As we reported in Issue 222, the CA in the case of S&T (UK) Ltd v Grove Developments Ltd had confirmed that, where there has been a “smash and grab” adjudication, an employer can bring an adjudication to consider the true value of the works. That is, provided the employer has paid the sums awarded in the first adjudication. This very issue cropped up here, where there was a final account dispute between Davenport and Mr and Mrs Greer. The adjudication and payment provisions of the Scheme applied. Davenport made a payment application for the final account on 22 June 2018 for £106,160.84. The due date for payment was 25 June 2018 and the final date for payment was 12 July 2018. The Greers failed to submit a Payment Notice or a Pay Less Notice within the required time frames. Davenport therefore issued a Payee’s Default Notice, which adjusted the final date for payment from 12 July 2018 to 18 July 2018. The Greers failed to pay, and Davenport commenced adjudication proceedings (“Adjudication One”).

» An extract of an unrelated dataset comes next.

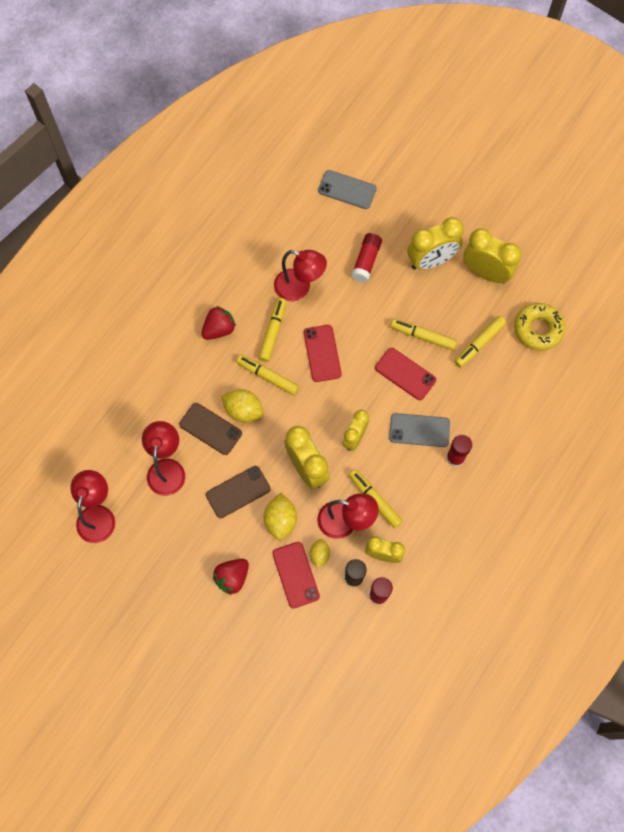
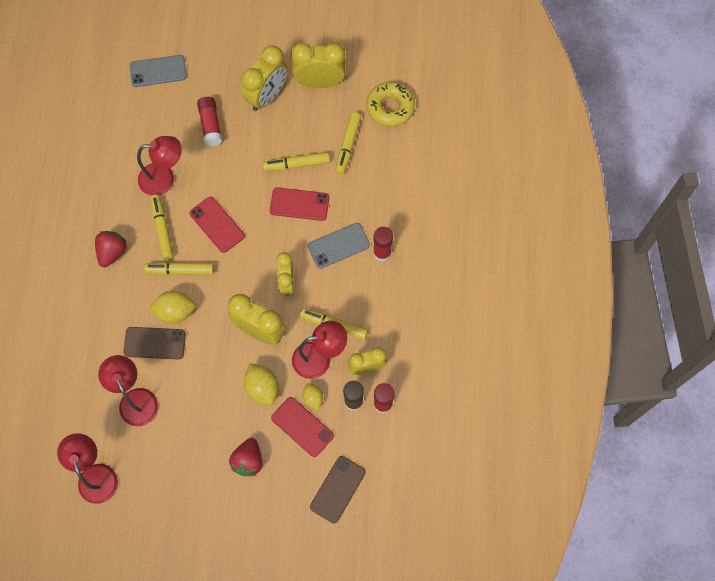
camera: 30 degrees left, 0 degrees up
(238, 492) = (211, 384): brown phone -> brown phone (338, 489)

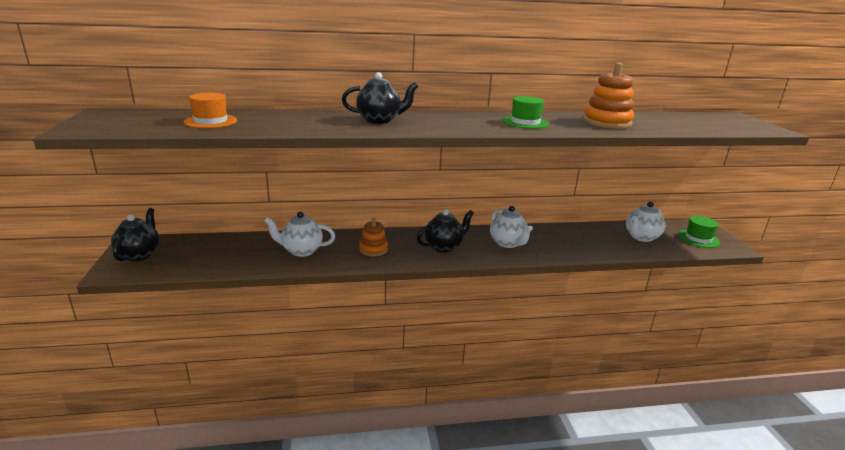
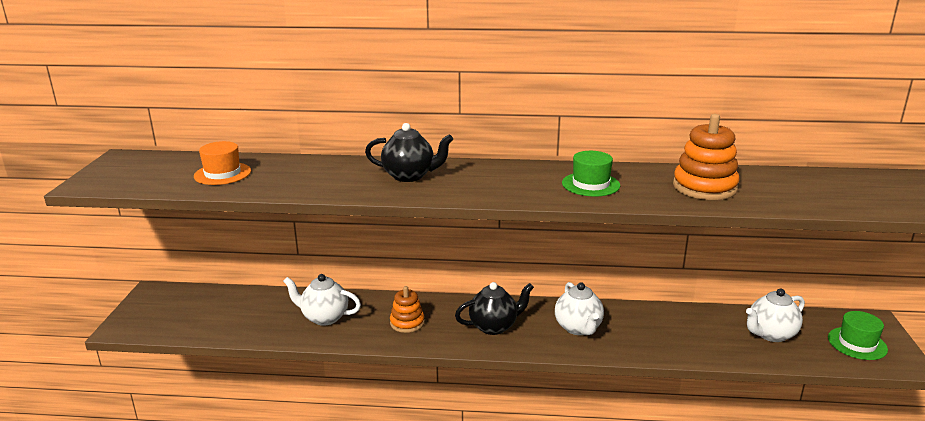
camera: 15 degrees right, 0 degrees up
(139, 254) = (155, 308): black teapot -> none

On 24 October 2018, in Adjudication One, Davenport was awarded the full amount claimed in its final account application plus interest. Again, the Greers did not pay. Instead, on 30 October 2018 they commenced a new adjudication (“Adjudication Two”) challenging the valuation of the final account. The Greers were looking to set-off or counterclaim against the amount awarded in Adjudication One. In Adjudication Two, the adjudicator decided that as a result of the revaluation, no sum was due to Davenport.

Davenport commenced enforcement proceedings. The Greers sought to rely on the award made in Adjudication Two. The key question in this case was whether they could rely upon the decision in Adjudication Two, considering that they had not paid the amount awarded in Adjudication One.

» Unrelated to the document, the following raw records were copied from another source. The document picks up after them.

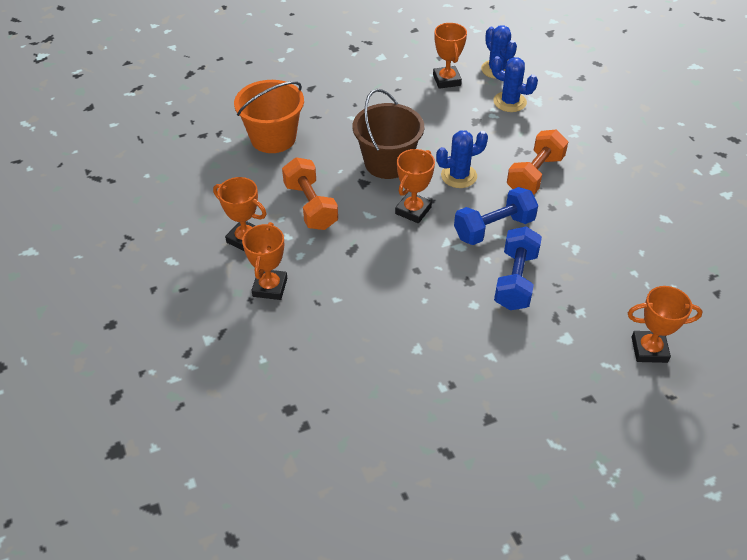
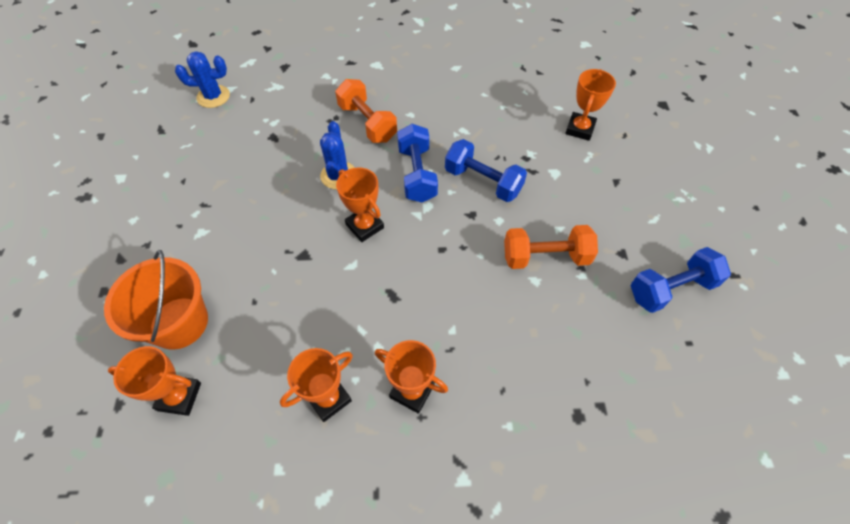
camera: 70 degrees left, 10 degrees up
(310, 206) = (311, 315): orange dumbbell -> orange dumbbell (545, 257)
(387, 163) = (287, 225): brown bucket -> none
(446, 80) = (200, 138): orange trophy -> orange trophy (179, 396)
(465, 471) = (671, 289): none -> blue dumbbell
(509, 102) = (264, 104): blue cactus -> none

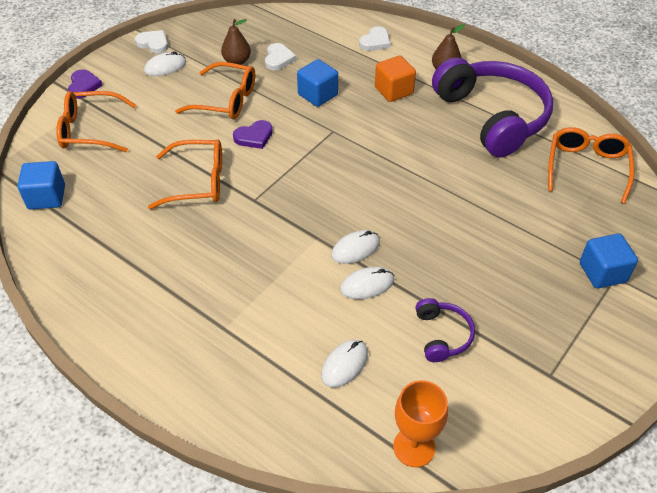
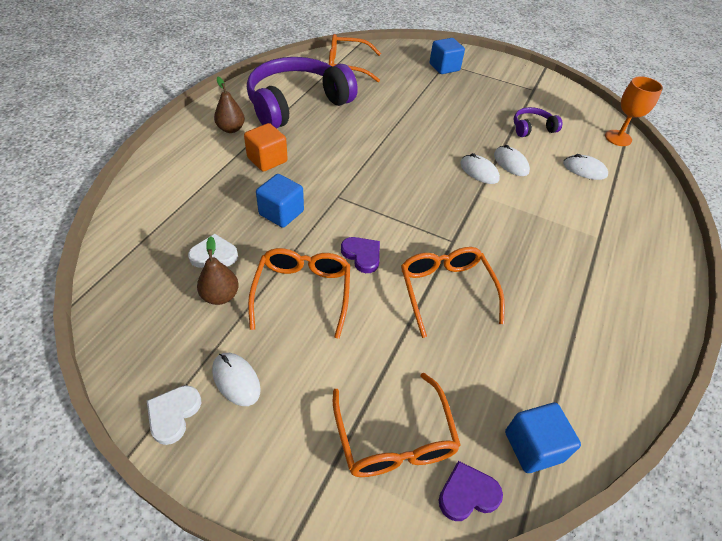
camera: 105 degrees left, 0 degrees up
(84, 86) = (294, 489): purple heart -> purple heart (467, 494)
(375, 42) = (179, 176): white heart -> none

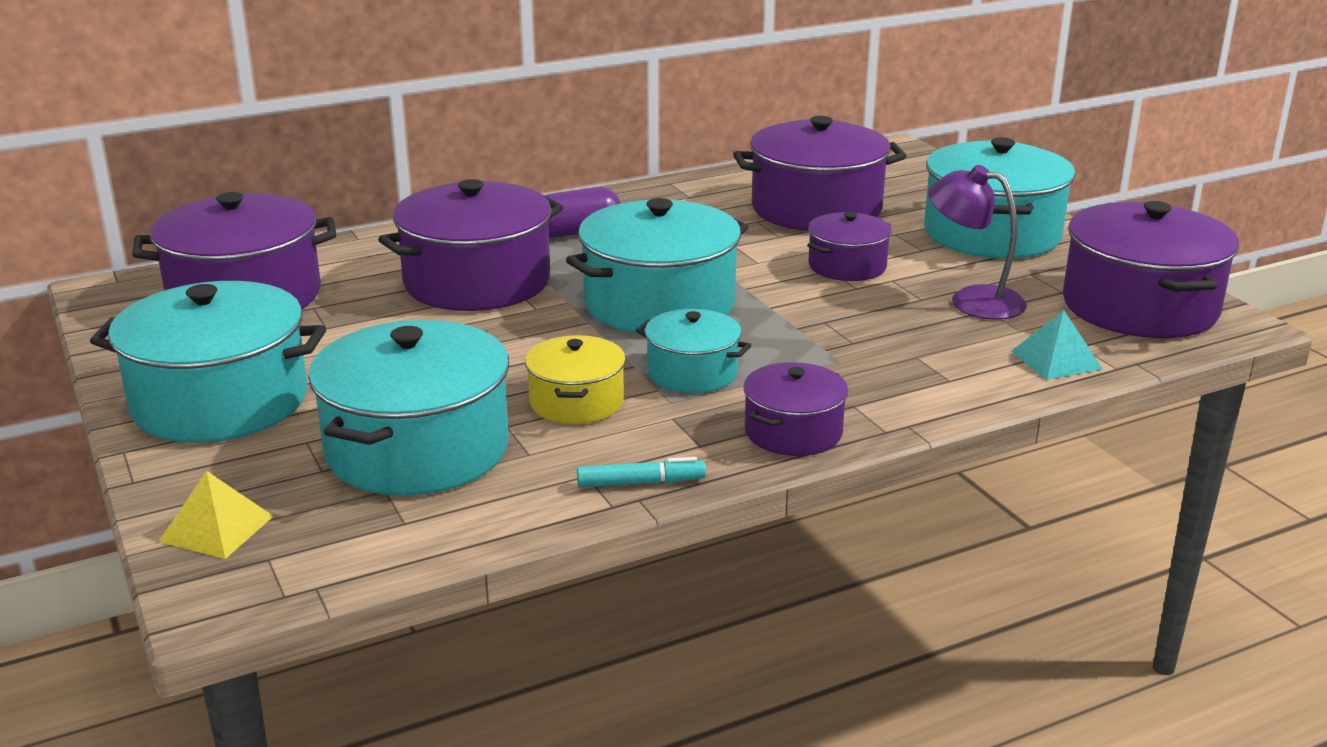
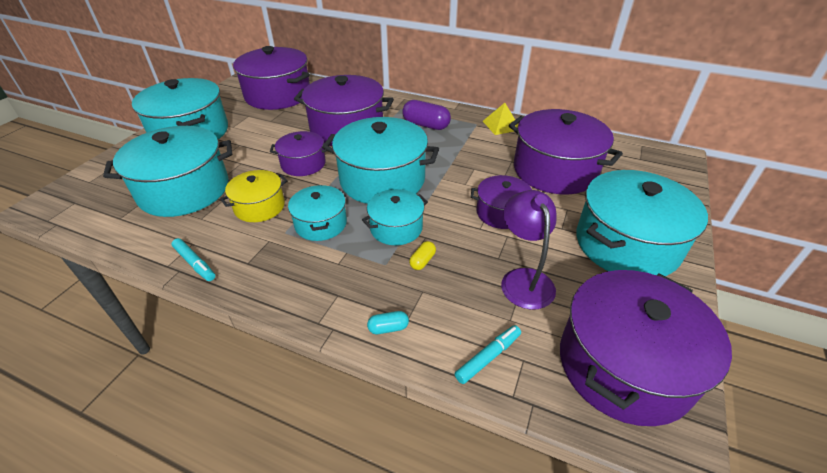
camera: 50 degrees right, 15 degrees up
(216, 528) = (92, 180): yellow pyramid -> yellow pyramid (501, 125)
(779, 331) = (396, 228): none -> turquoise pot
(793, 432) = (287, 287): purple pot -> purple pot (303, 164)
(865, 338) = (422, 261): none -> yellow capsule
(949, 394) = (388, 328): none -> turquoise capsule
(1056, 360) = (488, 357): turquoise pyramid -> turquoise marker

Here, as well as considering Grove, Mr Justice Stuart-Smith considered the case of Harding v Paice [2016] 1 WLR 4068, where, Paice had failed to pay the award ordered from an adjudication following their failure to submit a Payment Notice or a Pay Less Notice. Harding commenced enforcement proceedings. Paice commenced a subsequent “true value” adjudication before the hearing of the enforcement proceedings. Despite the fact Paice did not pay the sum before launching the subsequent adjudication, Paice was not prevented from proceeding with or relying on the result of the later adjudication in the enforcement proceedings. However, before the CA made its decision in the enforcement proceedings and before the adjudicator gave their decision in the “true value” adjudication, Paice had paid the sums ordered by the initial adjudication.

However on the facts here, the Judge concluded that before the Greers could rely on the decision made in Adjudication Two, they were required to discharge their immediate payment obligation from Adjudication One. The Judge held:

“In my judgment, it should now be taken as established that an employer who is subject to an immediate obligation to discharge the order of an adjudicator based upon the failure of the employer to serve either a Payment Notice or a Pay Less Notice must discharge that immediate obligation before he will be entitled to rely upon a subsequent decision in a true value adjudication.”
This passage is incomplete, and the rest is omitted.